Il arrive fréquemment que des personnes cherchent des "solutions" à des "problèmes" de recherche, qui tient à la fois du discours commercial et d’une volonté d’innovation.
Alexia Schneider : Les humanités numériques se sont souvent positionnées en faveur de la mise en distance, de l’automatisation des textes. Maintenant, le champ prend plutôt position en faveur d’un retour à la matérialité. Devrait-on remettre en question ce biais? Pourrait-on imaginer des grands modèles spécialisés, plus transparents, entraînés sur des corpus diversifiés? L’étape de transcription est-elle destinée à être dévalorisée, trivialisée, par l’utilisation des LLM? Ces questions impliquent une remise en question des valeurs, puisqu’on peut facilement imaginer que les mêmes critiques ont été adressées au HTR à ses débuts.
Alix Chagué : En 2018, Alix travaillait sur deux projets, dont une transcription de corpus pour lecture distante avec Transkribus, où on n’avait pas la main-mise sur les entraînements. Les chercheur-euses avaient effectivement cette réaction: la tâche de transcription était intégrée à la recherche, nourrissait d’autres tâches plus éditoriales qui étaient mené simultanément. Les LLM reconduisent des problèmes méthodologiques qui restent actuels, peu importe la technologie. La technologie de transcription est aussi beaucoup mobilisée dans des usages technologiques et commerciaux: l’attention au texte est différente de la perspective philologique. À ce carrefour se créent des tensions avec les manières d’envisager la tâche provenant des humanités.
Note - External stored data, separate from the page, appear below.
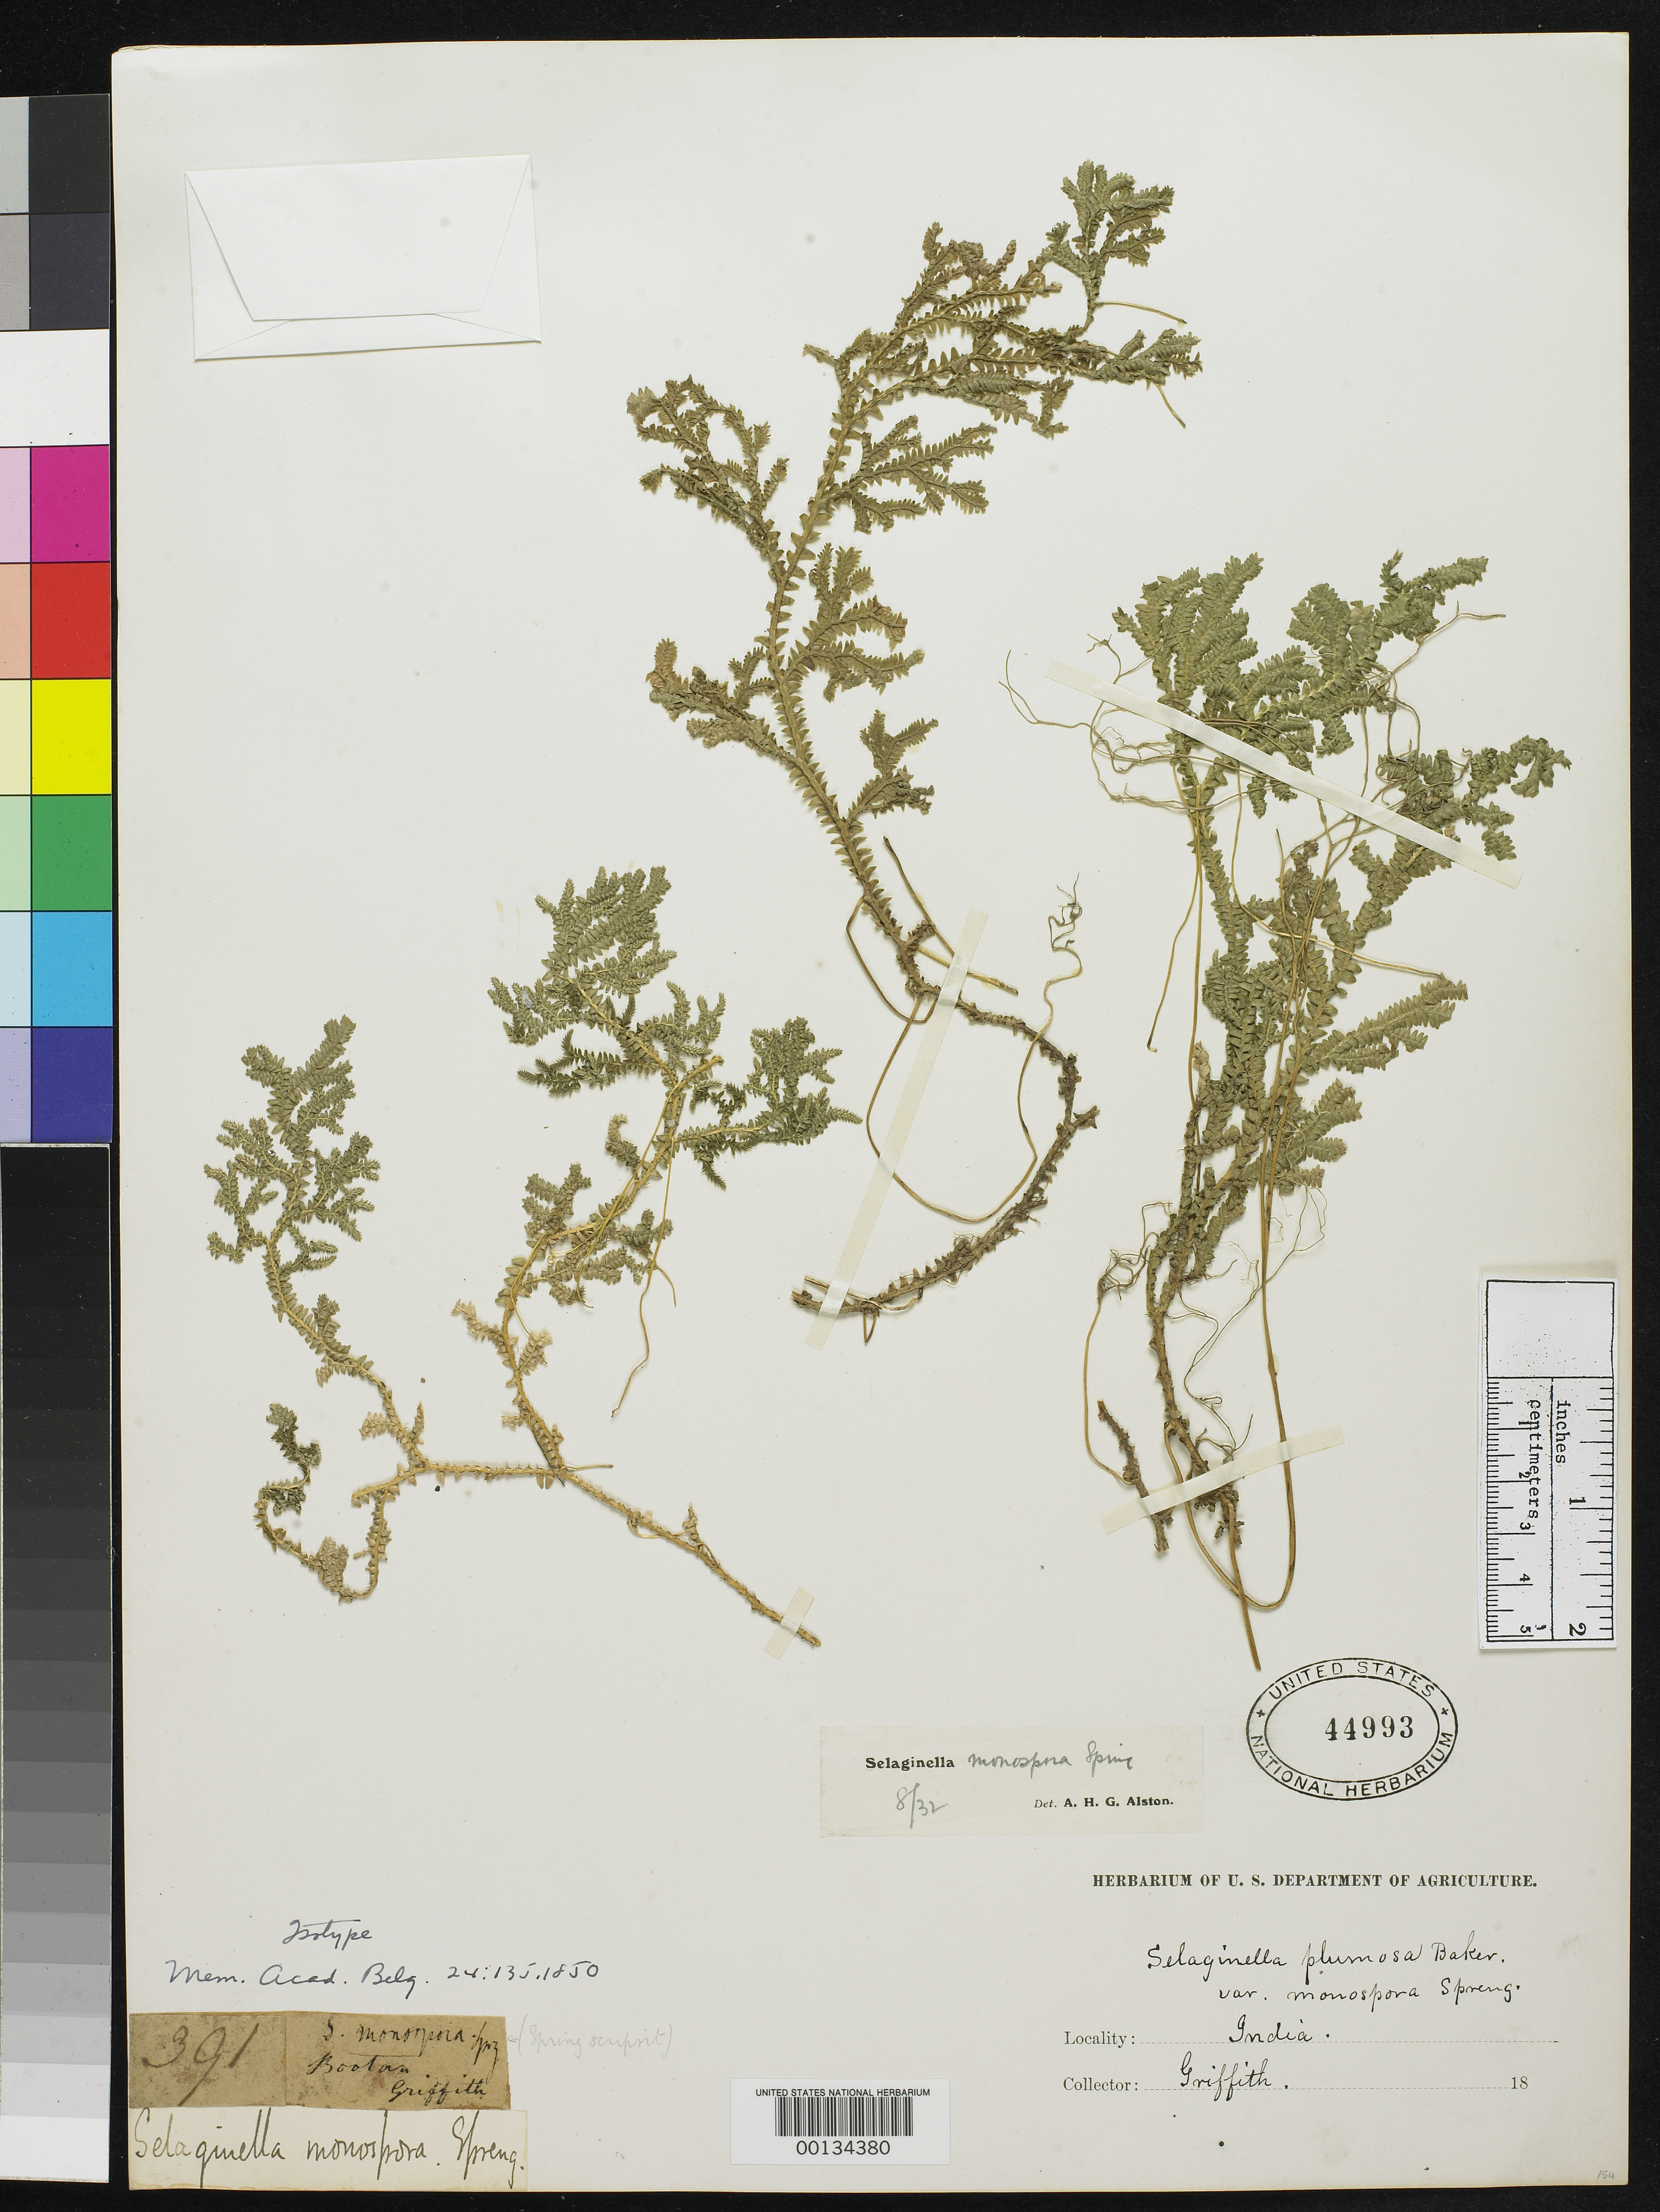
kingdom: Plantae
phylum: Tracheophyta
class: Lycopodiopsida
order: Selaginellales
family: Selaginellaceae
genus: Selaginella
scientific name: Selaginella monospora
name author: Spring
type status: Type Collection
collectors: W. Griffith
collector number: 391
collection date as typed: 18--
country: India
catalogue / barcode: US 44993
Une autre question est celle des standards pour enregistrer les données: dans le cas des LLM, on obtient une sortie JSON, qui ne permet pas l’interopérabilité. On court aussi le risque de naviguer entre deux technologies qui ne communiquent pas bien ensemble, ce qui est moins le cas dans des envrionnements comme Transkribus ou e-Scriptorium, qui permettent une manipulation d’images qui n’est pas gérée dans les LLM.
Une pléthore de problèmes sont soulevés, mais le discours général bascule entre le désenchantement et l’enthousiasme.
Alexia Schneider : La complexité de l’étape de la transcription était peut-être invisibilisée jusqu’à l’avènement de systèmes comme e-Scriptorium ou Transkribus. L’utilisation des LLM font croire qu’ils restituent à l’identique le texte ou que l’on se trouve face à un texte "amélioré", ce qui occulte une série de choix qui seraient habituellement ceux du-de la philologue/de l’usager-e. L’engouement est plus technophile que philologique.
Alix Chagué : Tout à fait d’accord. L’usage finit par être défini par ce que l’outil propose/peut faire plutôt que par les attentes de l’usager-e. L’étape de la segmentation, par exemple, sous-tend une série de questions. L’utilisation d’un LLM pour la transcription encourage plutôt une acceptation possible du résultat. La transcription est toujours une représentation, toujours une "trahison", toujours à un degré de séparation du document source.